Ailenin geçiminden başlayıp sokaklara etki eden herkesin davranışları, ekranlardan gösterilen her şey, kurumların her işi, devletin her uygulaması çocuk-gelecek yetiştirmeye odaklı şekilde, istikrarlı bir program olarak ele alınmadıkça, yaprak yaprak solmaya, kök kök kurumaya, orman orman yanmaya devam edeceğiz. Ve evet, sonunda bizden eser kalmayacak.
Öğretmenler, öğrenciler Kur'an'a, Muhammed'e (as) kayıtsızsa, bütün okullar gıcır gıcır olsa ne yazar!
Gelin, eğitimi konuşalım; basın açıklamasıyla, sahne mikrofonuyla, tweetle değil, kahrımızı-sabrımızı, hasretimizi-rüyamızı, malımızı-borcumuzu, her şeyimizi ortaya koyarak, pansumanda kalmayacak şekilde, varoluş hakikatimizden hiza alarak eğitimi konuşalım.
Şu an yaşadığımız hayat, muhtemelen bize düşman birilerinin on yıllar önce tasarlayıp, bilerek bilmeyerek bize dayattığı bir eğitim programının sonucudur. Muhtemelen pek çok merkezde kurgulanan bir hayatı yaşıyoruz.
Çocuk 'Kitap'a tekme atmış, bu bir sonuçtur. Bu sonuçla, anlık bir depreşme oldu, bir süre sonra geçecek. Arsızın yüzüne atılan fiske gibi.
Hâlbuki bu depreşim, evimizin önüne gelmiş cani bir güruhun evimizde oluşturacağı, namus, can, mal korkusu gibi bir korku olmalı, en azından. Evet, en azından, çünkü o cani güruhu oluşturanlar artık evlerin içinde.

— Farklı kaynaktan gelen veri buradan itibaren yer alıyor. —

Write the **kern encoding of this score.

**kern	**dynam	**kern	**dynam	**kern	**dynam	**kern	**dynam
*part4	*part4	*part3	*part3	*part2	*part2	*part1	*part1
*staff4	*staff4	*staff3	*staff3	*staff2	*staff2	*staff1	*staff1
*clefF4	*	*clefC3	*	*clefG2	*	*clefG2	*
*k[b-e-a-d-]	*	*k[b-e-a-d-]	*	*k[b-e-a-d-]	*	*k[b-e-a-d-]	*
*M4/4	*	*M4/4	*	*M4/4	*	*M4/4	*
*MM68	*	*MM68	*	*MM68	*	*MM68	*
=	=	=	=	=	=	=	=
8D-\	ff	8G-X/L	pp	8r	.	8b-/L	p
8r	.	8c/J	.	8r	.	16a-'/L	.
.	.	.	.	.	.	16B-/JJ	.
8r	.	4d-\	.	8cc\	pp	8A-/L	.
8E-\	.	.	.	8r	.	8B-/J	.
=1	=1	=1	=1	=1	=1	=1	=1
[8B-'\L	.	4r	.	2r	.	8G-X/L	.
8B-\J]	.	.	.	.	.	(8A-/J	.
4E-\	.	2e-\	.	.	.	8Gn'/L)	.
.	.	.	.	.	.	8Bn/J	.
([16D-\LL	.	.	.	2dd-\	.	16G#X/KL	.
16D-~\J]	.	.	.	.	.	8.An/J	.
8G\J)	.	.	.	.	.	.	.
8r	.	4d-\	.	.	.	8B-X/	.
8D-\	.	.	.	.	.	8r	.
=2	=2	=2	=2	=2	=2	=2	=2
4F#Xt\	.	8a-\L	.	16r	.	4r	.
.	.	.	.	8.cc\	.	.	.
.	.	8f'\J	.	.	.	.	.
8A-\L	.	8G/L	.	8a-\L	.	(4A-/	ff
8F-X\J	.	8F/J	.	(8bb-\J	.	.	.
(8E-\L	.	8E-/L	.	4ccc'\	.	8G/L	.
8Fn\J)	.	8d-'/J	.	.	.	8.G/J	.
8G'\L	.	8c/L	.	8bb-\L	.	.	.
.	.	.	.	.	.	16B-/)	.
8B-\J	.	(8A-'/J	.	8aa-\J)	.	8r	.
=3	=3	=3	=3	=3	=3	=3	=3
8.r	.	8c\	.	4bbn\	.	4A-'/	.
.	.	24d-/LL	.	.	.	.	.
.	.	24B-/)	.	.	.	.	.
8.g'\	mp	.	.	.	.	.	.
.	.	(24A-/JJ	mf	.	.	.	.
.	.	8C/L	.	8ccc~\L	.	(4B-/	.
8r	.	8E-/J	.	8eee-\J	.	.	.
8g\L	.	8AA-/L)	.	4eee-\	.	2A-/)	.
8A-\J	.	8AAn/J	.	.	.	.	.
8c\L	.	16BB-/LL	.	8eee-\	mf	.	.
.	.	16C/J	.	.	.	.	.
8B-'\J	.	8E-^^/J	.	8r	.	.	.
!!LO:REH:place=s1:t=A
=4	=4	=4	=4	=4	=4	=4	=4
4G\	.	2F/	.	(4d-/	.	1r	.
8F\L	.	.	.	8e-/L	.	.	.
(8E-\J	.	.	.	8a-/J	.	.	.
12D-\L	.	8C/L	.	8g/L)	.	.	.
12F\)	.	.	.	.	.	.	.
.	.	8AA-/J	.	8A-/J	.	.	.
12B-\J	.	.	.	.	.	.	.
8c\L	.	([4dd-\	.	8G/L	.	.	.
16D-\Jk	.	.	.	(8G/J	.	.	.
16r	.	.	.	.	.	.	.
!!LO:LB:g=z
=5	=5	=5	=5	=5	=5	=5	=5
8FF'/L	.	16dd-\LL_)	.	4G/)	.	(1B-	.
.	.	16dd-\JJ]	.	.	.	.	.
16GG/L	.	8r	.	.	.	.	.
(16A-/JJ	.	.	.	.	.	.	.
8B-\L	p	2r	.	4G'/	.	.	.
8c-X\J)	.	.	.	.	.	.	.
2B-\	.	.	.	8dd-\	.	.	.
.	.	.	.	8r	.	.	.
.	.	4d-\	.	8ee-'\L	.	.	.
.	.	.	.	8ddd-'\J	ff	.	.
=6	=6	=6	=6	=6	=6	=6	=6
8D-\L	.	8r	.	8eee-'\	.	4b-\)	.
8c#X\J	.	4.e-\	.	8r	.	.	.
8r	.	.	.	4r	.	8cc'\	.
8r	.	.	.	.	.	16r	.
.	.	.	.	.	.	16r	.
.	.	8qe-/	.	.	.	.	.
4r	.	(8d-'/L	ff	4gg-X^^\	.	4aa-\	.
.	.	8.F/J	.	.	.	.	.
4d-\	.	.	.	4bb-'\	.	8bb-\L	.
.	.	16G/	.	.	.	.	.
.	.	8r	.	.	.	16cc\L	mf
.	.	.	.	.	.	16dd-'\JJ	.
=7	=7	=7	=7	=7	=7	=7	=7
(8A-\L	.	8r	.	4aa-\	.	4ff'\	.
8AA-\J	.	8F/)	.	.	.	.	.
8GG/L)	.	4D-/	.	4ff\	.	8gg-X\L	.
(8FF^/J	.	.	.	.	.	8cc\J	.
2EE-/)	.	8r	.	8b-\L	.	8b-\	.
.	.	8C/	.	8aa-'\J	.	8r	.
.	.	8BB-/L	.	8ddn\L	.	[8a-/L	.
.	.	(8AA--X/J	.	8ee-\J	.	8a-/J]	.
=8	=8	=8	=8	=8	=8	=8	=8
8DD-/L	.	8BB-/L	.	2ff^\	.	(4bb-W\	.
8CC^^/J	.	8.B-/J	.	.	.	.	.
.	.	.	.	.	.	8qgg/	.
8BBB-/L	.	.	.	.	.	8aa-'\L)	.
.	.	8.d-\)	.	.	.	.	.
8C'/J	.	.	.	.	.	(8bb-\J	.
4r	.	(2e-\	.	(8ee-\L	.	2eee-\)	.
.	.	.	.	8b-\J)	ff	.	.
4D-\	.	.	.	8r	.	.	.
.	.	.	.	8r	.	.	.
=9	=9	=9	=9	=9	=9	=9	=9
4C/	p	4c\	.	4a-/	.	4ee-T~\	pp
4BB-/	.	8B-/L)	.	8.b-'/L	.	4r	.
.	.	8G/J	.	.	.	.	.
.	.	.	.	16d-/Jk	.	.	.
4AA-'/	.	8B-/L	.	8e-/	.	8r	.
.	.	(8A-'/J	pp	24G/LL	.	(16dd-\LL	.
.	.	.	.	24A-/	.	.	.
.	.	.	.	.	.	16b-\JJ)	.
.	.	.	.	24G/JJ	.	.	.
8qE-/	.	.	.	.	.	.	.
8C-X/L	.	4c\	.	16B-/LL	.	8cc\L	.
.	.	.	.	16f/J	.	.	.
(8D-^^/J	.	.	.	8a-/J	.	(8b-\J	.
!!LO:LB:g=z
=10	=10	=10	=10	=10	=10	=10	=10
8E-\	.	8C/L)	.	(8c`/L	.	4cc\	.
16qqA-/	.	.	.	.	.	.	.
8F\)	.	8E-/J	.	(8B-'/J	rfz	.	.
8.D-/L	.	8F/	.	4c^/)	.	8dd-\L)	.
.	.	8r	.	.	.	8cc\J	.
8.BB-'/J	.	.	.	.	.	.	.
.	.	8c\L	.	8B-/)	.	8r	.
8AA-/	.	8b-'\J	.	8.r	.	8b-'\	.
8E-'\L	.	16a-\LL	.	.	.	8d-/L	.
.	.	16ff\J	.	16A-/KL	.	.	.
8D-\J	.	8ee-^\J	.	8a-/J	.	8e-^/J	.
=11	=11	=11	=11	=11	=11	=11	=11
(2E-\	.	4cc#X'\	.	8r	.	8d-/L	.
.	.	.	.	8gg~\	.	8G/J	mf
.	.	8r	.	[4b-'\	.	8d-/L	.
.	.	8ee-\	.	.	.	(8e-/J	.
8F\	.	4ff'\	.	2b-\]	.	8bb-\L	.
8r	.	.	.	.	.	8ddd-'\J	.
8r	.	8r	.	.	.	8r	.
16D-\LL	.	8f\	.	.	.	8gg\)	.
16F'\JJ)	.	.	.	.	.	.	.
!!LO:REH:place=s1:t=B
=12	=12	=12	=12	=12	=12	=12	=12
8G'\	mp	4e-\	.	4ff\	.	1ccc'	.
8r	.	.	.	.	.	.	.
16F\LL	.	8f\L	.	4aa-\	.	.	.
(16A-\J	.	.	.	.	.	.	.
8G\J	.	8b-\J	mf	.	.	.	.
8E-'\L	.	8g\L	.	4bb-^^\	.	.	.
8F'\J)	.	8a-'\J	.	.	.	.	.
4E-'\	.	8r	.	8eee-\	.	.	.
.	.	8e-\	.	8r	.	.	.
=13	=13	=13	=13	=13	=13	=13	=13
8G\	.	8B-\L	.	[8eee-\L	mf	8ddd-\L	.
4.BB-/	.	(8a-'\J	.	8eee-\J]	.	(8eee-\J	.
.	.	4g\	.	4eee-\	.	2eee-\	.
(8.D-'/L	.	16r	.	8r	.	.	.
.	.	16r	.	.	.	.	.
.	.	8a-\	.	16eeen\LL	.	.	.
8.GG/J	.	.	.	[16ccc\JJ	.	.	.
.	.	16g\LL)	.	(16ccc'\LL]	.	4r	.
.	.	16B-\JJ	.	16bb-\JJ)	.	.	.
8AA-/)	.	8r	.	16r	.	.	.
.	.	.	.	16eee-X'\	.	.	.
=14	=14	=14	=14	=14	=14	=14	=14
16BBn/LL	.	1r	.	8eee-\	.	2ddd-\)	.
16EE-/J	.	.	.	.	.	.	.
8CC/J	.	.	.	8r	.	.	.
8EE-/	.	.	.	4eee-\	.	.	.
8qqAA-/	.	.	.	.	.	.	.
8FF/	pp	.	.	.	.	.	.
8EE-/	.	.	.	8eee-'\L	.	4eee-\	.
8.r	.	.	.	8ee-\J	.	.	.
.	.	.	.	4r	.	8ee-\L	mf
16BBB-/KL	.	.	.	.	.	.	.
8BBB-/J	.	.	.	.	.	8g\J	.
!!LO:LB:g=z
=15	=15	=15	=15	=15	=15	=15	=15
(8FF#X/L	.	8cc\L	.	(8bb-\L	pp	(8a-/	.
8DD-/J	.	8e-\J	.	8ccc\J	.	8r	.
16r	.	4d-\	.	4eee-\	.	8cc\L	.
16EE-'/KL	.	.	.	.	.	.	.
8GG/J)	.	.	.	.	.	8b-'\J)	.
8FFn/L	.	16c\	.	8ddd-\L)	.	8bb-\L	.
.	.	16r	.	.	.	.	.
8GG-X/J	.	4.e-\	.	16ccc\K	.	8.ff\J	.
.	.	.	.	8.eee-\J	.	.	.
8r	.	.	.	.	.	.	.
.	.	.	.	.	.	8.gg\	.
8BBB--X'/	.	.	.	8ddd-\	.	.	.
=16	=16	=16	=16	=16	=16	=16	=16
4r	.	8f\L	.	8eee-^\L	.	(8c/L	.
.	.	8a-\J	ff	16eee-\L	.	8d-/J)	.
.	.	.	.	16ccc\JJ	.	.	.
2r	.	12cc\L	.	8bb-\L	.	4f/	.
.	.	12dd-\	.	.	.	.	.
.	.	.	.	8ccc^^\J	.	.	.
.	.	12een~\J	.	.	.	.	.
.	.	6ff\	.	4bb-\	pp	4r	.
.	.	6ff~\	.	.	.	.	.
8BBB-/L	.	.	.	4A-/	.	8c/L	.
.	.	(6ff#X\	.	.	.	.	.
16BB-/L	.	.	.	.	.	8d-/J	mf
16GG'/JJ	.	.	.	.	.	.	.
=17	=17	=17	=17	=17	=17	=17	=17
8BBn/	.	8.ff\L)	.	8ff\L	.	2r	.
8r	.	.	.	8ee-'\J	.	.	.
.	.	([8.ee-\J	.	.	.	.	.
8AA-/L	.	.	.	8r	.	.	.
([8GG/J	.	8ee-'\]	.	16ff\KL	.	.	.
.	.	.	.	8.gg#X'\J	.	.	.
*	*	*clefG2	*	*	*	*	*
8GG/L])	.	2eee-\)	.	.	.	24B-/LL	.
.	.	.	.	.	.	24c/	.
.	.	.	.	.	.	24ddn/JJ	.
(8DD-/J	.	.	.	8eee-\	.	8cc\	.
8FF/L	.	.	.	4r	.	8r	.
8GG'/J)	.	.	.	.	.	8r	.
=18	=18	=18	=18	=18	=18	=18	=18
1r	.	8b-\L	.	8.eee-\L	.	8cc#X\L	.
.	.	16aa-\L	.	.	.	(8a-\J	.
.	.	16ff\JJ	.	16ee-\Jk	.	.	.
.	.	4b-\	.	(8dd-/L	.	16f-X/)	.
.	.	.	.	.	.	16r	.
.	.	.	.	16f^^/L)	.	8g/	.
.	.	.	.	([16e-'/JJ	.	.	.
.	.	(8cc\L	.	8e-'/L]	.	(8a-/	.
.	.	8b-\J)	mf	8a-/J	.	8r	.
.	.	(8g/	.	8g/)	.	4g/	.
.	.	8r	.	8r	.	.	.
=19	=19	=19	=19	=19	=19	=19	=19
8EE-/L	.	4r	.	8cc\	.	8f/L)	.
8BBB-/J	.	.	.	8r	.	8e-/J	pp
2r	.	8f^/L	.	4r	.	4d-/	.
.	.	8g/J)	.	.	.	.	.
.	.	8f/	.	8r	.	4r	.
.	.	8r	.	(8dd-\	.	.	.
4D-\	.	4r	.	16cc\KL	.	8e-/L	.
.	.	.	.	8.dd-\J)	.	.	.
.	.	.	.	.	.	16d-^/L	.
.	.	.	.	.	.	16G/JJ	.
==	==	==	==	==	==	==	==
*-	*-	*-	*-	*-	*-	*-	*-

Annesini-babasını, eşini-çocuklarını doğramaktan tutun da nicesine, 'tehlike' evlerin içinde artık!
İngiliz Başkanın söylediği yüz yıl sonra gerçekleşiyor nitekim: "Biz bu kitabı, ellerinden almadıkça, yeniden derlenip toparlanırlar."; işte o Kitap'ı elimizden almışlar.
Bilinen bir gavur, sıklıkla Kitap'ımızı yakıyor, işte elimizde kalan Kitap'a eğitimli çoluk çocuğumuzun yaptığı!
Bu çocuklara kızalım elbette, fakat biz eğittik, unutmayalım.
Çuvaldızı önce kendimize batıralım canımız yansın!